The colleague (upstairs to check it all worked) noted that I had a very old modem and that it took ages to come on. He suggested I exchange it. And since I had to go to a GO outlet to return the useless internet key and get my deposit back, I decided to do what he recommended.
Went, key was handed in, modem was exchanged for a modern one, technicians there set it up, and I was told it was plug-and-play and I came back home to plug and (not play, but) work.
And all hell broke lose again. When I plugged, the phone line went. When I unplugged, the line came back again.
So I called GO customer care again (go on, count the number of times I’ve said I did that in this blog! I dare you!) and on explaining about what had happened, I was asked to wait and told (I couldn’t believe my ears) that a technician would be with me in my home very soon.

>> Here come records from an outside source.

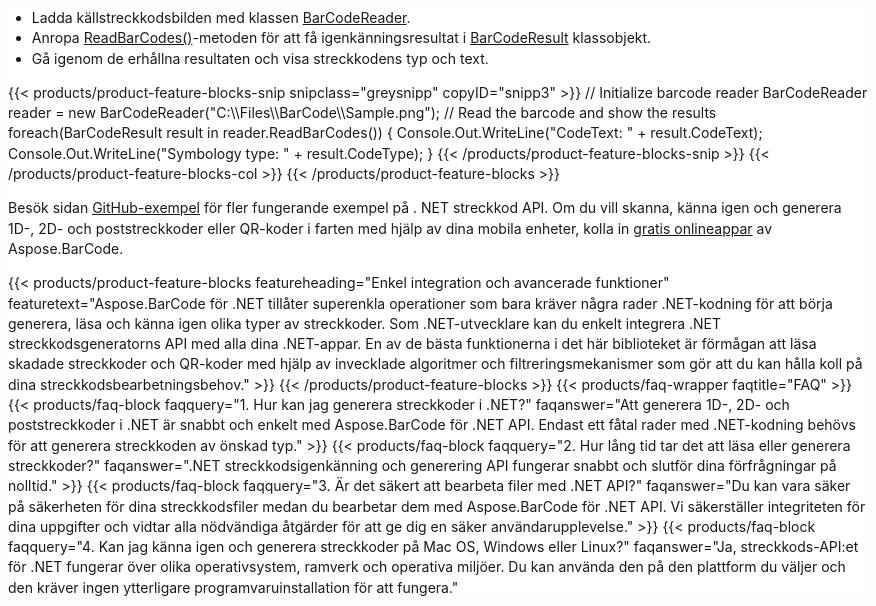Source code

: <ul>
   <li>Ladda källstreckkodsbilden med klassen <a href="https://reference.aspose.com/barcode/net/aspose.barcode.barcoderecognition/barcodereader/">BarCodeReader</a>.</li>
   <li>Anropa <a href="https://reference.aspose.com/barcode/net/aspose.barcode.barcoderecognition/barcodereader/readbarcodes/">ReadBarCodes()</a>-metoden för att få igenkänningsresultat i <a href ="https://reference.aspose.com/barcode/net/aspose.barcode.barcoderecognition/barcoderesult/">BarCodeResult</a> klassobjekt.</li>
   <li>Gå igenom de erhållna resultaten och visa streckkodens typ och text.</li>
</ul>
{{< products/product-feature-blocks-snip
snipclass="greysnipp"
copyID="snipp3"
>}}
// Initialize barcode reader
BarCodeReader reader = new BarCodeReader("C:\\Files\\BarCode\\Sample.png");
// Read the barcode and show the results
foreach(BarCodeResult result in reader.ReadBarCodes()) 
{
    Console.Out.WriteLine("CodeText: " + result.CodeText);
    Console.Out.WriteLine("Symbology type: " + result.CodeType);
}
{{< /products/product-feature-blocks-snip >}}
{{< /products/product-feature-blocks-col >}}
{{< /products/product-feature-blocks >}}
   <p class="col-lg-12">Besök sidan <a href="https://github.com/aspose-barcode/Aspose.BarCode-for-.NET/tree/master/Examples">GitHub-exempel</a> för fler fungerande exempel på . NET streckkod API. Om du vill skanna, känna igen och generera 1D-, 2D- och poststreckkoder eller QR-koder i farten med hjälp av dina mobila enheter, kolla in <a href="https://products.aspose.app/barcode/family ">gratis onlineappar</a> av Aspose.BarCode.</p>
{{< products/product-feature-blocks
featureheading="Enkel integration och avancerade funktioner"
featuretext="Aspose.BarCode för .NET tillåter superenkla operationer som bara kräver några rader .NET-kodning för att börja generera, läsa och känna igen olika typer av streckkoder. Som .NET-utvecklare kan du enkelt integrera .NET streckkodsgeneratorns API med alla dina .NET-appar. En av de bästa funktionerna i det här biblioteket är förmågan att läsa skadade streckkoder och QR-koder med hjälp av invecklade algoritmer och filtreringsmekanismer som gör att du kan hålla koll på dina streckkodsbearbetningsbehov."
>}}
   {{< /products/product-feature-blocks >}}
   {{< products/faq-wrapper
   faqtitle="FAQ"
   >}}
   {{< products/faq-block
   faqquery="1. Hur kan jag generera streckkoder i .NET?"
   faqanswer="Att generera 1D-, 2D- och poststreckkoder i .NET är snabbt och enkelt med Aspose.BarCode för .NET API. Endast ett fåtal rader med .NET-kodning behövs för att generera streckkoden av önskad typ." 
   >}}
   {{< products/faq-block
   faqquery="2. Hur lång tid tar det att läsa eller generera streckkoder?"
   faqanswer=".NET streckkodsigenkänning och generering API fungerar snabbt och slutför dina förfrågningar på nolltid." 
   >}}
   {{< products/faq-block
   faqquery="3. Är det säkert att bearbeta filer med .NET API?"
   faqanswer="Du kan vara säker på säkerheten för dina streckkodsfiler medan du bearbetar dem med Aspose.BarCode för .NET API. Vi säkerställer integriteten för dina uppgifter och vidtar alla nödvändiga åtgärder för att ge dig en säker användarupplevelse." 
   >}}
   {{< products/faq-block
   faqquery="4. Kan jag känna igen och generera streckkoder på Mac OS, Windows eller Linux?"
   faqanswer="Ja, streckkods-API:et för .NET fungerar över olika operativsystem, ramverk och operativa miljöer. Du kan använda den på den plattform du väljer och den kräver ingen ytterligare programvaruinstallation för att fungera."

And he was. An affable chap who checked the cabinet of wires (Dr Caligari take note) and fixed something before turning up. And in his capable hands both my internet and my phone worked. Simultaneously, too! And he didn’t stop there. He stayed and waited till I tried all the tricks, the cable in the back of the Mac, the router… one by one, and they all (HALLELULJAH!) WORKED. He went the extra mile and checked the port to which my internet was connected, and found a glitch there. He contacted the engineer and had it rectified. He really deserved the mug of tea I prepared for him as he worked. Yes, I was, at that point, magnanimous enough to offer refreshments to representatives of a company I felt like dumping unceremoniously not many hours before and for two weeks before that.
A happy ending? Doubt it’s a lived happily ever after situation. Not for as long as the infrastructure remains antediluvian. Not till fiberoptic solves my speed problem, and probably creates tragedies and the need for catharsis all its own.
But GO needs to take a good long look at itself. Some of its areas (not least its customer care) work well, but those bits of it that are old and tired define it, and mine is not the only story of gnashed teeth and abject frustration that I’ve heard.
Let me enjoy my internet in peace for as long as it’s there, and sing an occasional chorus from Handel’s magnum opus to ease the clenched, nervous stomach brought about by my trials and tribulations. It keeps on telling me something else will soon go wrong and I’ll be in a vacuum again, whirling in the dark nothingness of the unconnected.